Transcript no longer required
Added 2021-03-24 09:38:09 +0000 UTCAs you may have seen from previous posts, and messages on Discord, I've been experimenting in the background with ways to get around unavailable transcripts for voices. This was spurred on by the Cyberpunk requests, for which the transcript is not (yet) available.
Given just the audio files, I've been working on automating the transcription process. At the core of the method is another AI model doing speech recognition. I simply run the audio lines through such a model and get an initial set of text lines for each audio file. The lines aren't perfect, but the text mistakes still would sound similar when spoken out, so this doesn't actually matter.
However, this introduces a bit of an issue, in that currently (to my knowledge) automatic speech recognition models can't do punctuation. So this process by itself doesn't add the necessary dots, commas, question marks and such that are needed for faithful reconstruction in the speech synthesis part - and can sometimes lead to weird, fluctuating pacing.
Thankfully, AI research has many fields. Conveniently, another field is "punctuation restoration". This line of research does exactly what you would think - given a line of text without punctuation, it does its best to estimate some sensible punctuation. I've bolted this on, and most punctuation now also works.

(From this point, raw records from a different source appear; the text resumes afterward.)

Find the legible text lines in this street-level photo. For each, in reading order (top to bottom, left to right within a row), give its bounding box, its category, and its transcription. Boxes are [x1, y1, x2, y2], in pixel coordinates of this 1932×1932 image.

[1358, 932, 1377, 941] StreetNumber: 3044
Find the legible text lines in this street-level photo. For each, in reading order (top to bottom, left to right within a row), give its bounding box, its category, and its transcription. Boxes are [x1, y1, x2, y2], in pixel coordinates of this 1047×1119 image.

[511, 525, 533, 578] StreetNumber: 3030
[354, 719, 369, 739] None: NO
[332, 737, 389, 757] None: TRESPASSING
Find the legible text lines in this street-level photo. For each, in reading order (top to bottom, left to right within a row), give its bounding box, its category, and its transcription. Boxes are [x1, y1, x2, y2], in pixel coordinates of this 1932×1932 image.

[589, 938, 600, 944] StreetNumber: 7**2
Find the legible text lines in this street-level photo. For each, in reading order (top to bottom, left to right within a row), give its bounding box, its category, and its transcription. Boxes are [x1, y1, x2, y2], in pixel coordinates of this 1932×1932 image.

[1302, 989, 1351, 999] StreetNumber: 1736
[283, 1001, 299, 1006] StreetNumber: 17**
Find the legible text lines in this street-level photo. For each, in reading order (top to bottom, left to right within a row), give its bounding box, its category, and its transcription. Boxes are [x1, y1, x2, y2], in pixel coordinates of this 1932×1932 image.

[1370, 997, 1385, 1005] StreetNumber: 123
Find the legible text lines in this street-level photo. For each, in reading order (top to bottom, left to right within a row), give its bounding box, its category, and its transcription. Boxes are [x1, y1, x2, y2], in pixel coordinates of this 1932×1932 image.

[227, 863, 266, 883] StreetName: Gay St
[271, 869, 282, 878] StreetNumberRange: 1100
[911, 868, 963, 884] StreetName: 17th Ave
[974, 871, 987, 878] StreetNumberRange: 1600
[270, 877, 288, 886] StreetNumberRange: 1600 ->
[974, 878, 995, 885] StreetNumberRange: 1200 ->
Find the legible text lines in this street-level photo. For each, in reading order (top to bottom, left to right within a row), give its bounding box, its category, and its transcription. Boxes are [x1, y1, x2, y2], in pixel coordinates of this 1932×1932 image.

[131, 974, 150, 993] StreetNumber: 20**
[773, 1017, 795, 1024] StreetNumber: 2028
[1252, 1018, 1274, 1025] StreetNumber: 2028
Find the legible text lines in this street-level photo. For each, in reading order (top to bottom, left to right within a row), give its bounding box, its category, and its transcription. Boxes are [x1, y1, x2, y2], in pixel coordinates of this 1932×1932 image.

This is still not perfect of course, but after messing with this for a little while now, I've added an additional post-processing script to automatically correct quite a few common errors.
--
So this now means that going forward, transcripts are no longer a requirement for new voices. This is especially good for games that don't have transcript extraction capabilities, such as Cyberpunk or Fallout 76. HOWEVER, where possible I would still heavily encourage the use of a transcript, because the processes described above are imperfect. It works, but for the best quality, transcripts are still the best - though the quality difference is rapidly diminishing and almost no longer noticeable.
Some of the (requested) voices trained with this automatic transcription process are:
- Cyberpunk 2077: V (Male)
- Cyberpunk 2077: V (Female)
- Civilization IV: Narrator
- Fallout 76: MODUS
- 1 private voice request
- 1 upcoming surprise voice